The first time I saw flor de nabo was a few years ago on a sidewalk in the Roma. A woman was selling it out of a big plastic bag, and I, ever the quelite-scouter
, stopped to ask her: "Qué tipo de quelite es?" She said flor de nabo. I loved how pretty it was, so I bought a kilo right there. It turns out flor de nabo is brassica rapa
, a type of spicy, peppery green that's in the same family as rapini
or broccoli rabe. They look similar.
Flor de nabo drifted out of my life until last week, when I saw it on the menu at Rosetta
, an Italian restaurant in the Roma.

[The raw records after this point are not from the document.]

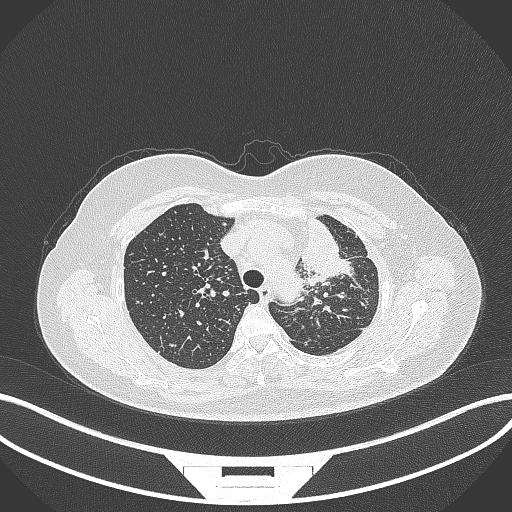
Chest CT, one axial slice. Position 258 of 348 along the scan axis. Reconstruction kernel B70f. 120 kVp. Lung window (W 1500 / L -600 HU). 1 mm slice thickness. 512 × 512 image matrix. Female patient, age 49 years. From the clinical record (not read from this slice): clinical TNM (as recorded): T1c N0 M1.
Annotated regions visible in this slice (rectangle marked by the reading radiologist):
- lung tumour (recorded histology: adenocarcinoma): bounding box <293,220,357,285> (left, top, right, bottom; pixels)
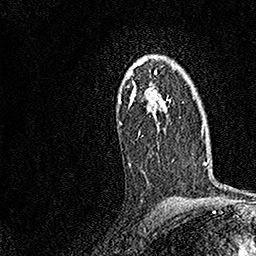
Breast MRI, one axial slice; position 110 of 158 along the scan axis; cropped to one breast; dynamic contrast-enhanced series, time point 2 of 7 at this slice position (early post-contrast); 1.5 T; TE 3.5 ms, TR 7.2 ms; 256 × 256 image matrix, field of view 165 × 165 mm. Female patient.
Annotated regions visible in this slice (semi-automatically segmented with operator editing):
- enhancing-tissue mask used for the functional tumour volume (all voxels passing the contrast-enhancement thresholds inside the analysis volume; usually the tumour): bounding box (x1, y1, x2, y2) in pixels: (118, 55, 171, 166)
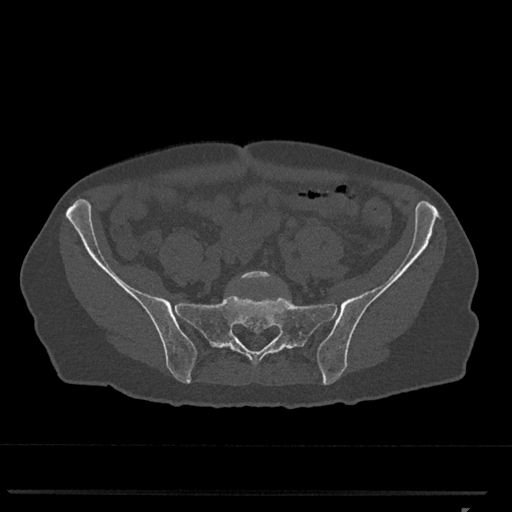
CT including the spine, one axial slice; position 105 of 793 along the scan axis; reconstruction kernel Br40s/3; 120 kVp; bone window (W 1800 / L 400 HU); 512 × 512 image matrix, field of view 380 × 380 mm. Patient: female, 62 years. Case-level facts recorded for this patient, not image findings: primary cancer: renal.
Structures marked on this image (semi-automatically segmented with operator editing):
- L5 vertebra: box from (x=236, y=271) to (x=272, y=282) px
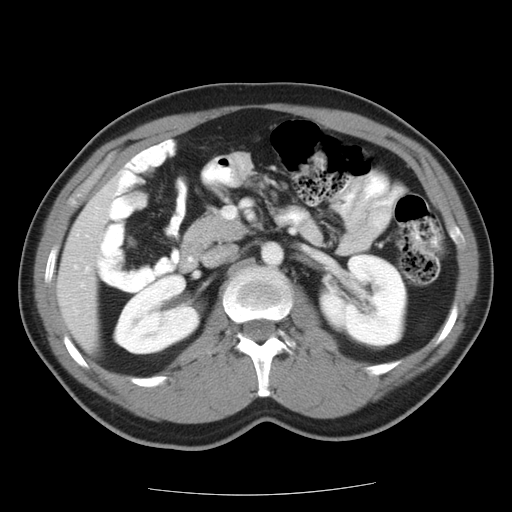
Contrast-enhanced abdominal CT, one axial slice; position 5 of 22 along the scan axis; reconstruction kernel STANDARD; soft-tissue window (W 400 / L 40 HU); 512 × 512 image matrix, field of view 359 × 359 mm. Case-level facts recorded for this patient, not image findings: patient: female, age 58 years at operation; diagnosis: colorectal cancer liver metastases, imaged before liver resection; multiple liver metastases: no; largest metastasis: 2.7 cm.
Annotated regions visible in this slice (outlined manually by an expert reader):
- liver: bounding box <58,192,108,343> (left, top, right, bottom; pixels)
- planned liver remnant (the part of the liver to remain after resection): <59,191,109,343>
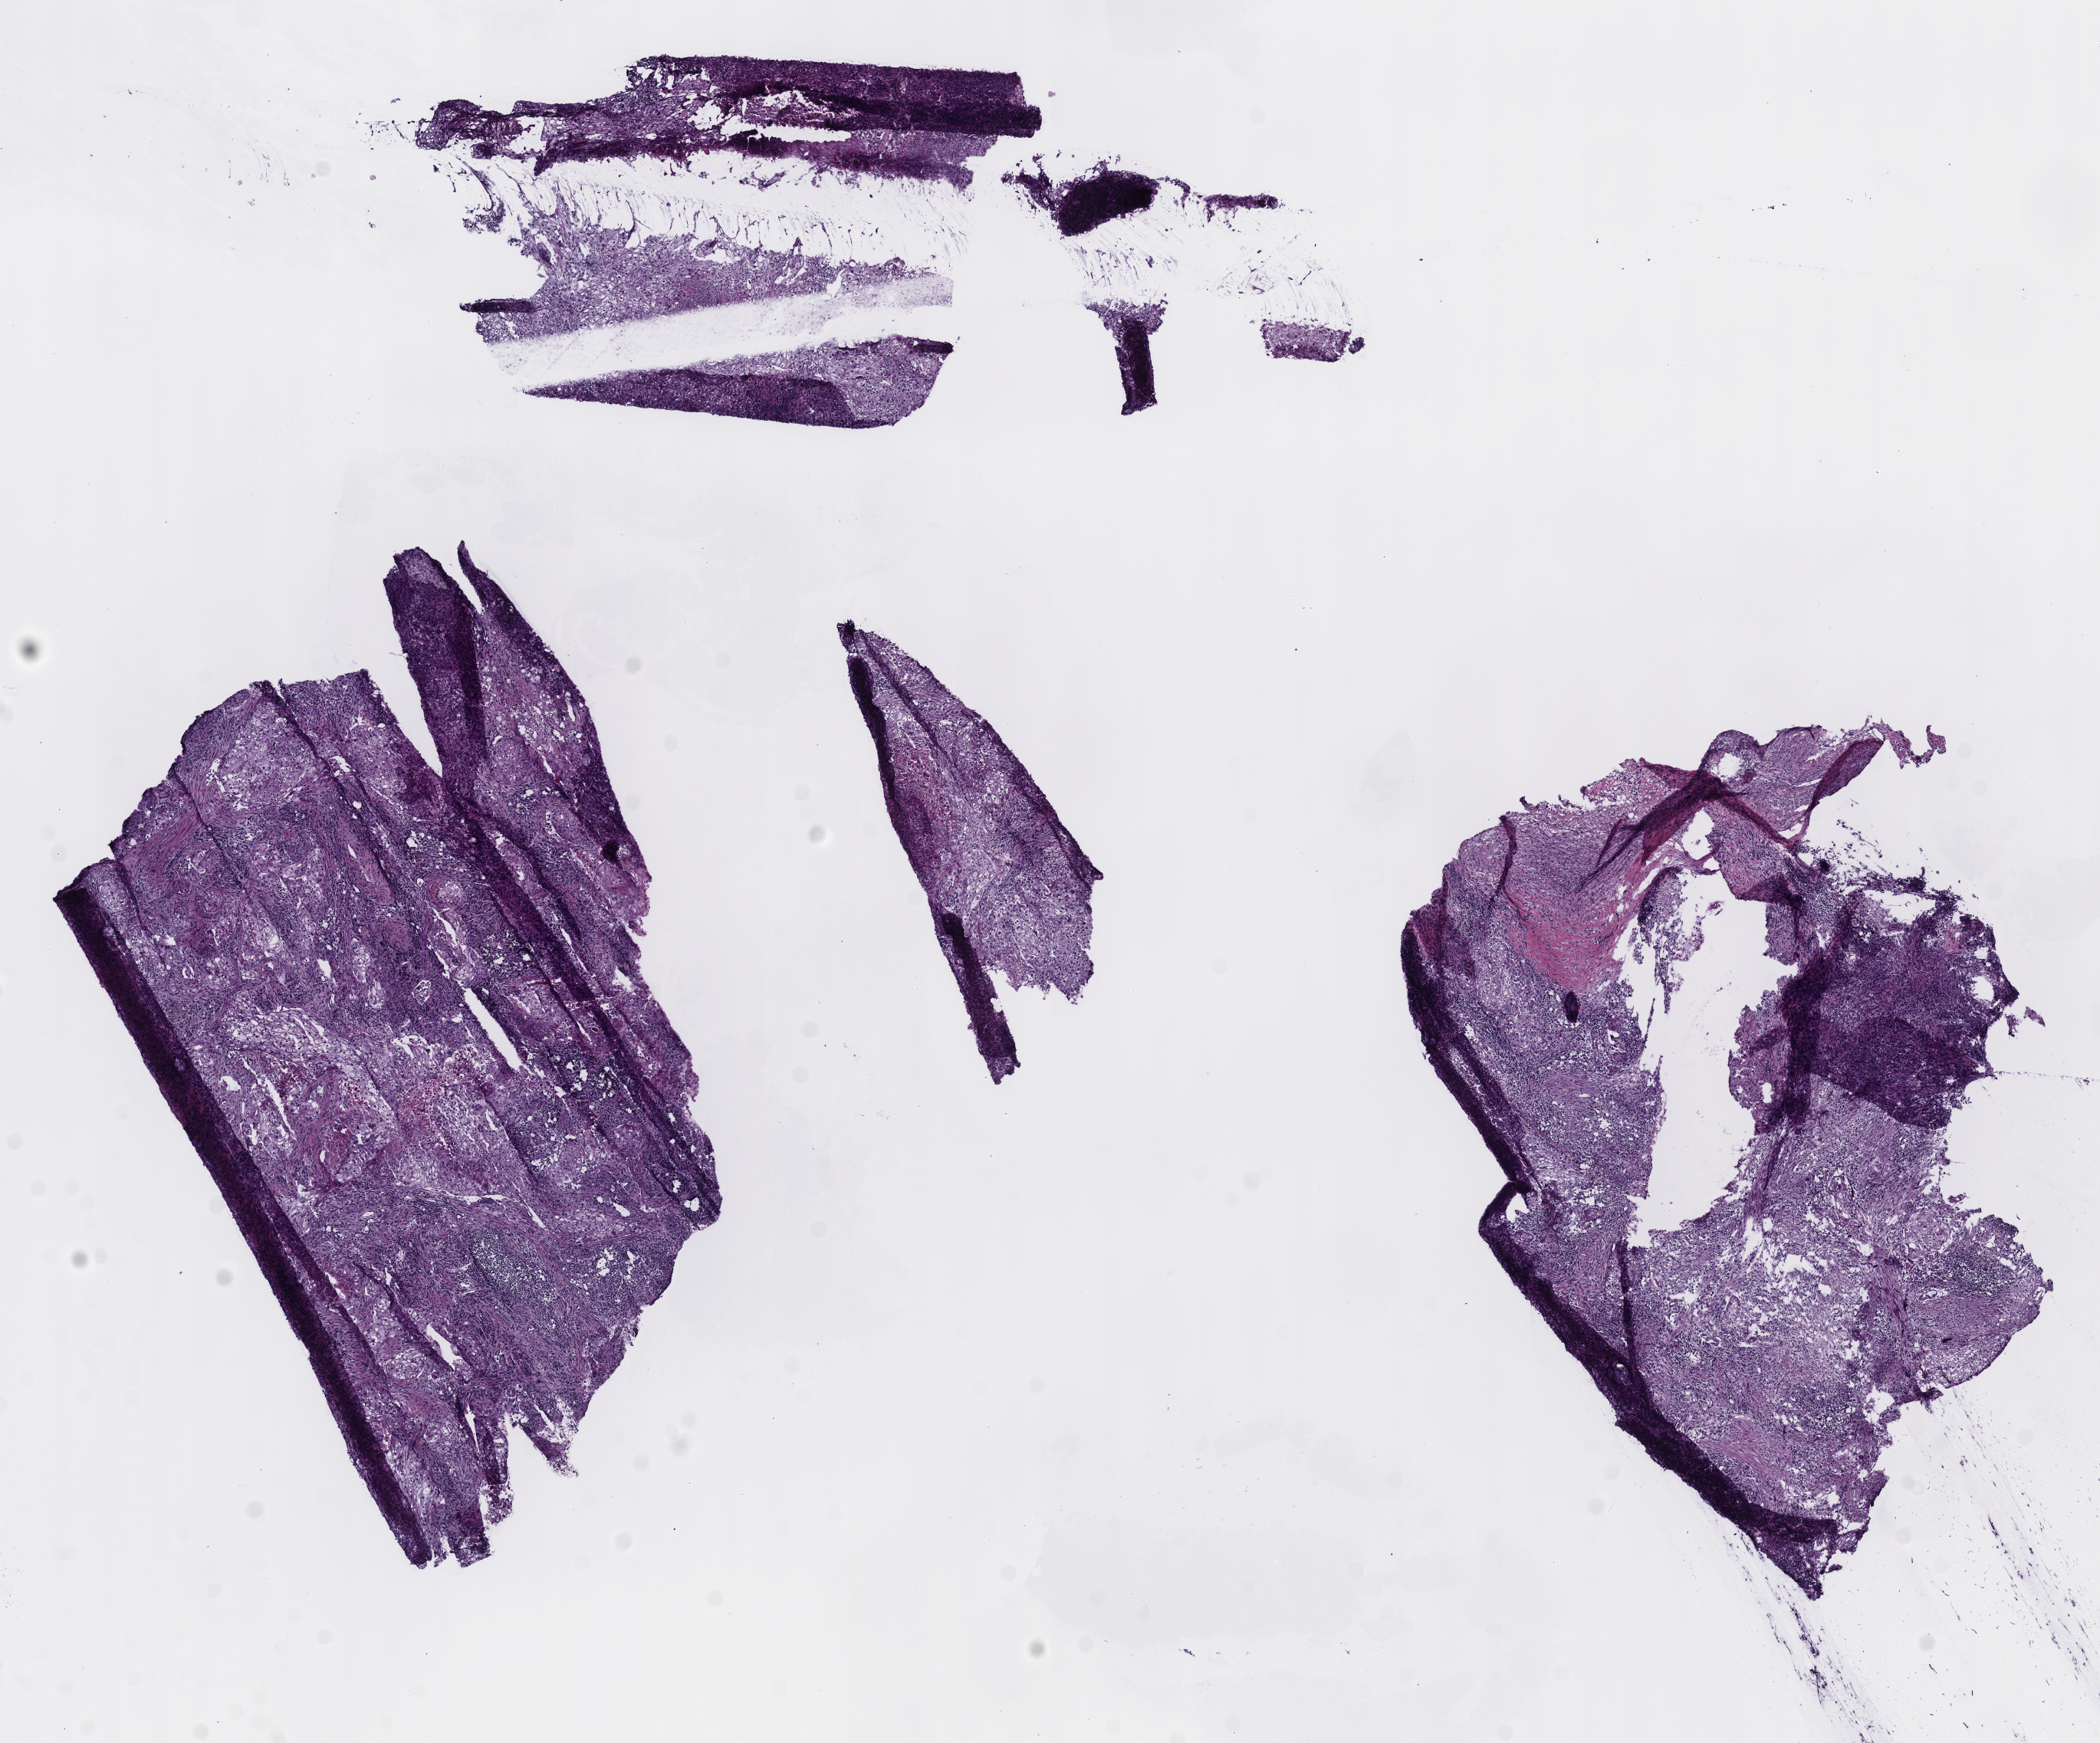
Whole-slide histology image, Hematoxylin and eosin (H&E) stained — low-resolution overview of the scanned area, about 10.8 x 8.9 mm (from a 40x scan), frozen section from the top of the tissue portion, sample: solid tissue normal (non-tumour tissue), lung. Male, age 64 years at initial diagnosis.
This section: solid tissue normal sample (biorepository sample class). Patient diagnosis: Squamous cell carcinoma, NOS.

Then a few days later I found a sidewalk vendor selling a bagful near the Meracdo Portales
. Cooking flor de nabo
When raw, flor de nabo tastes bitter and sharp. Cooking it for a long period of time in broth brings out its natural sweetness, with little touches of mustard and pepper. Because it was so rainy and dreary outside, I bought a kilo from the Portales vendor and decided to make soup. (Another day I'll maybe try to attempt Rosetta's garlickly flor de nabo with orecchiette pasta.) The soup ended up being just what I craved: comforting and hearty, with just enough pizzazz to brighten up the gray day. Here's the recipe, in case you're needing some comfort-food inspiration. Chicken Soup with Flor de Nabo, Carrots and Noodles Ingredients
For the broth: 1 chicken breast 1 small piece onion (about 1/4 chunk of small onion) 1 bay leaf 5 or 6 peppercorns 1/2 teaspoon dried thyme 1 big clove garlic Salt For the soup: 1/2 medium onion, chopped 2 cloves garlic, minced 3 carrots, chopped About 1/2 pound flor de nabo, chopped (stems included) 100 grams noodles of your choice Salt to taste Directions
Place the chicken breast in a pot and cover with water. Add onion, bay leaf, peppercorns, thyme and garlic, with a few pinches of salt. Bring to boil, skim off any scum and then lower the flame. Cover and simmer for 40 minutes, or until chicken is cooked. Note that the time is variable -- my chicken breast weighed about a pound, but for smaller chicken breasts and regular altitudes, I'd start checking at the 25-minute mark. When chicken is cooked, remove from the flame and cool while you chop your vegetables. Then strain the broth and reserve both the broth and the meat separately. Heat about a tablespoon of oil in a heavy-bottomed pot. Add the onion and cook until translucent; then add garlic and stir, cooking with the onion until aromatic, about 30 seconds. Add the carrots and mix well. Then add the chopped flor de nabo, some pieces of chicken breast (I just tore some off with my hands and shredded it directly into the pot) and your reserved chicken broth. (You can add as much broth as you want, depending on how thick you like your soup.) Season with more salt and black pepper. Bring the soup to a boil, then lower the flame, cover and simmer for 20 minutes. Add noodles and cook until al dente. Season for more salt and pepper and serve hot.